>> Begin

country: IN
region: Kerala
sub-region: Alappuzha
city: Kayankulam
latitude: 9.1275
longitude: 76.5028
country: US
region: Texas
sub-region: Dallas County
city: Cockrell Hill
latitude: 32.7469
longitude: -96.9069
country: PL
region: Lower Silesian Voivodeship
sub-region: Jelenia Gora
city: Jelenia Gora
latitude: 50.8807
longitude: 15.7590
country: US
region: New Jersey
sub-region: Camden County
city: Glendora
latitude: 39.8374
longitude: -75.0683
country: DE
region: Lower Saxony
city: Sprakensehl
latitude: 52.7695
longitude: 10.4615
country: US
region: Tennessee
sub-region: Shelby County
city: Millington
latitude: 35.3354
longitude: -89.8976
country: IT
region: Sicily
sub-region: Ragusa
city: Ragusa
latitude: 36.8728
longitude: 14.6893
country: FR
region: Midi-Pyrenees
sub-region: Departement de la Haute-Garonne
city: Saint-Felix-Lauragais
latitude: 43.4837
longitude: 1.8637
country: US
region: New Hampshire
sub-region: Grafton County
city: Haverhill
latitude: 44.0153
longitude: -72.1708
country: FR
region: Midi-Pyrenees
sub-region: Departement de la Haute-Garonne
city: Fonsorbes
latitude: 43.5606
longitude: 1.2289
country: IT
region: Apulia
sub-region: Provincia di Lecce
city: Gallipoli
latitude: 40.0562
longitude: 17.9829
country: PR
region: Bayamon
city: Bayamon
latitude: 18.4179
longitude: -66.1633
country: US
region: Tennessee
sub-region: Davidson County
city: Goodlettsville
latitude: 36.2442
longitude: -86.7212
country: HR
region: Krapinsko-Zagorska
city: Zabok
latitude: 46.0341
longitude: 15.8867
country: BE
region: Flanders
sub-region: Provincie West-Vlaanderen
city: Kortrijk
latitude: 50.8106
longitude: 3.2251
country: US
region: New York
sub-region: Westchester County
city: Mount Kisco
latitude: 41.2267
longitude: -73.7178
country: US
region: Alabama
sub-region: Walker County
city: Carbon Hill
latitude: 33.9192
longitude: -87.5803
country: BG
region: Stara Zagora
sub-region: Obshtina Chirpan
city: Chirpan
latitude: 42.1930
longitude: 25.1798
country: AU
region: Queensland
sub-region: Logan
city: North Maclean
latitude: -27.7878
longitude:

>> End

Short exercise - Rewrite the entries from the beginning through the line containing "city: Glendora", changing "latitude" to "lat" and leaving everything else the same.

Exercise answer -
country: IN
region: Kerala
sub-region: Alappuzha
city: Kayankulam
lat: 9.1275
longitude: 76.5028
country: US
region: Texas
sub-region: Dallas County
city: Cockrell Hill
lat: 32.7469
longitude: -96.9069
country: PL
region: Lower Silesian Voivodeship
sub-region: Jelenia Gora
city: Jelenia Gora
lat: 50.8807
longitude: 15.7590
country: US
region: New Jersey
sub-region: Camden County
city: Glendora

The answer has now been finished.